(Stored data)

● ● ● ● ●

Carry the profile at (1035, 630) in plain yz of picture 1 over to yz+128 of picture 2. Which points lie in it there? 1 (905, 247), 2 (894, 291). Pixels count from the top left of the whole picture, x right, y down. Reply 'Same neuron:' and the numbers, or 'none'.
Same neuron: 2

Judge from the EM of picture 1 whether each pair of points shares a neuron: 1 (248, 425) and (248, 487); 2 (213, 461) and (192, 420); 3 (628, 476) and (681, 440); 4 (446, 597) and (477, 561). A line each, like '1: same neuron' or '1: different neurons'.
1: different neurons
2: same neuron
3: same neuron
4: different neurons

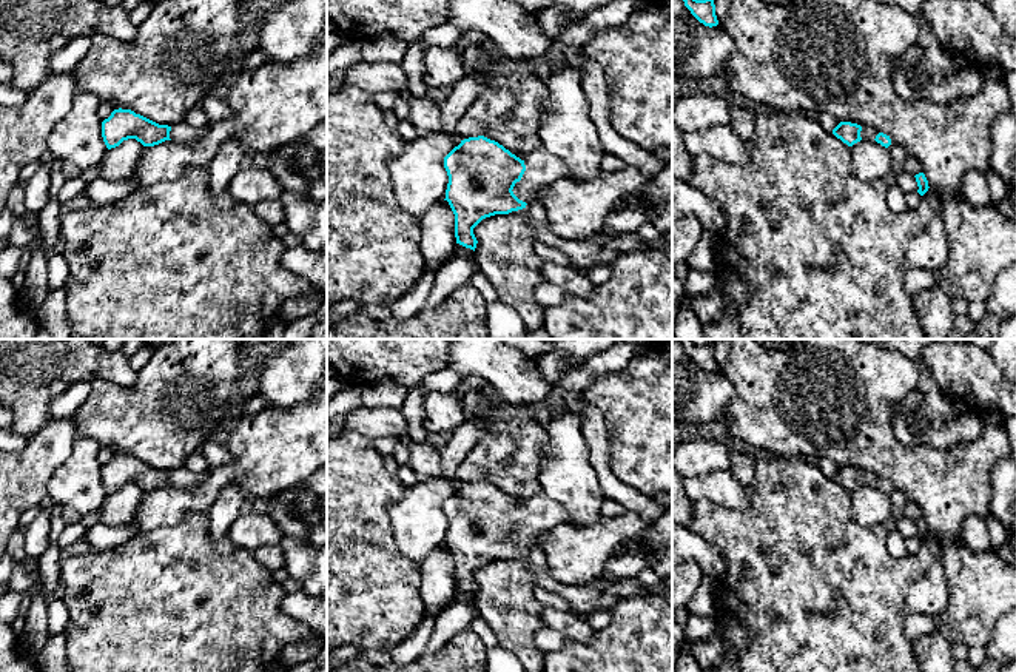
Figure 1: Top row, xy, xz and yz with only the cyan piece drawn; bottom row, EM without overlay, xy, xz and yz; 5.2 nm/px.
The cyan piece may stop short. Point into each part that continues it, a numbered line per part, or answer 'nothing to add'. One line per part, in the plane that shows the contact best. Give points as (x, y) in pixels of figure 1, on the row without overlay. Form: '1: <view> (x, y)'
1: xz (541, 514)

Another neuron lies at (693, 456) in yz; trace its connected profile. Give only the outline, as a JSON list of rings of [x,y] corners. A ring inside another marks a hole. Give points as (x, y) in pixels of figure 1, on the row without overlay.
[[[678,436],[672,453],[672,467],[683,476],[692,478],[718,470],[729,470],[732,452],[705,438]]]

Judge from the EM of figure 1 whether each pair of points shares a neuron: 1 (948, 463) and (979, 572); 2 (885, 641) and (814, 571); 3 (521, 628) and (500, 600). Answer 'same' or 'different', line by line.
1: different
2: same
3: same

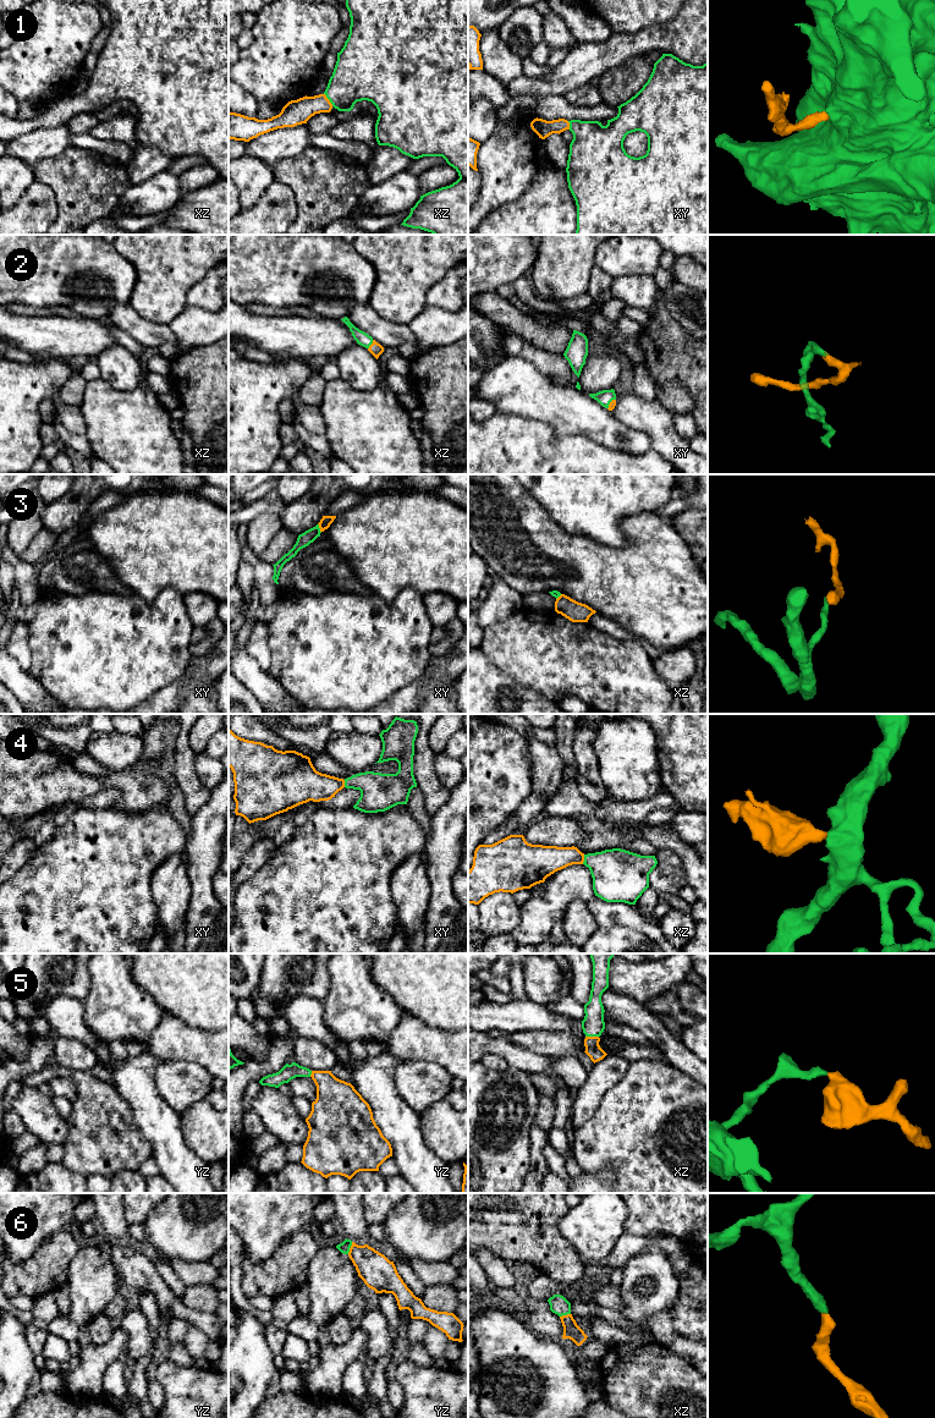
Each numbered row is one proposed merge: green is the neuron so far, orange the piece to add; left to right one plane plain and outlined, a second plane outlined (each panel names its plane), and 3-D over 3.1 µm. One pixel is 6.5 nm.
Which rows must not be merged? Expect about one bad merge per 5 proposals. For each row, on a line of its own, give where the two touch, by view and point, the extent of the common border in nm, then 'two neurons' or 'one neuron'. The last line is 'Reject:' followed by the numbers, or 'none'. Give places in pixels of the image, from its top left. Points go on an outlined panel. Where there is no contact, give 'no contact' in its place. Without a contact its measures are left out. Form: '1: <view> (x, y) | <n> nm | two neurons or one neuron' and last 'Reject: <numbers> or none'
1: xz (328, 98) | 110 nm | one neuron
2: xz (370, 344) | 70 nm | one neuron
3: xy (319, 528) | 70 nm | two neurons
4: xz (584, 859) | 70 nm | one neuron
5: xz (592, 1035) | 90 nm | one neuron
6: yz (350, 1247) | 90 nm | one neuron
Reject: 3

● ● ● ● ●

→ TASK DETAILS
Word for word, repeat all the data, but not its images.

→ ANSWER
Carry the profile at (1035, 630) in plain yz of picture 1 over to yz+128 of picture 2. Which points lie in it there? 1 (905, 247), 2 (894, 291). Pixels count from the top left of the whole picture, x right, y down. Reply 'Same neuron:' and the numbers, or 'none'.
Same neuron: 2

Judge from the EM of picture 1 whether each pair of points shares a neuron: 1 (248, 425) and (248, 487); 2 (213, 461) and (192, 420); 3 (628, 476) and (681, 440); 4 (446, 597) and (477, 561). A line each, like '1: same neuron' or '1: different neurons'.
1: different neurons
2: same neuron
3: same neuron
4: different neurons

Figure 1: Top row, xy, xz and yz with only the cyan piece drawn; bottom row, EM without overlay, xy, xz and yz; 5.2 nm/px.
The cyan piece may stop short. Point into each part that continues it, a numbered line per part, or answer 'nothing to add'. One line per part, in the plane that shows the contact best. Give points as (x, y) in pixels of figure 1, on the row without overlay. Form: '1: <view> (x, y)'
1: xz (541, 514)

Another neuron lies at (693, 456) in yz; trace its connected profile. Give only the outline, as a JSON list of rings of [x,y] corners. A ring inside another marks a hole. Give points as (x, y) in pixels of figure 1, on the row without overlay.
[[[678,436],[672,453],[672,467],[683,476],[692,478],[718,470],[729,470],[732,452],[705,438]]]

Judge from the EM of figure 1 whether each pair of points shares a neuron: 1 (948, 463) and (979, 572); 2 (885, 641) and (814, 571); 3 (521, 628) and (500, 600). Answer 'same' or 'different', line by line.
1: different
2: same
3: same

Each numbered row is one proposed merge: green is the neuron so far, orange the piece to add; left to right one plane plain and outlined, a second plane outlined (each panel names its plane), and 3-D over 3.1 µm. One pixel is 6.5 nm.
Which rows must not be merged? Expect about one bad merge per 5 proposals. For each row, on a line of its own, give where the two touch, by view and point, the extent of the common border in nm, then 'two neurons' or 'one neuron'. The last line is 'Reject:' followed by the numbers, or 'none'. Give places in pixels of the image, from its top left. Points go on an outlined panel. Where there is no contact, give 'no contact' in its place. Without a contact its measures are left out. Form: '1: <view> (x, y) | <n> nm | two neurons or one neuron' and last 'Reject: <numbers> or none'
1: xz (328, 98) | 110 nm | one neuron
2: xz (370, 344) | 70 nm | one neuron
3: xy (319, 528) | 70 nm | two neurons
4: xz (584, 859) | 70 nm | one neuron
5: xz (592, 1035) | 90 nm | one neuron
6: yz (350, 1247) | 90 nm | one neuron
Reject: 3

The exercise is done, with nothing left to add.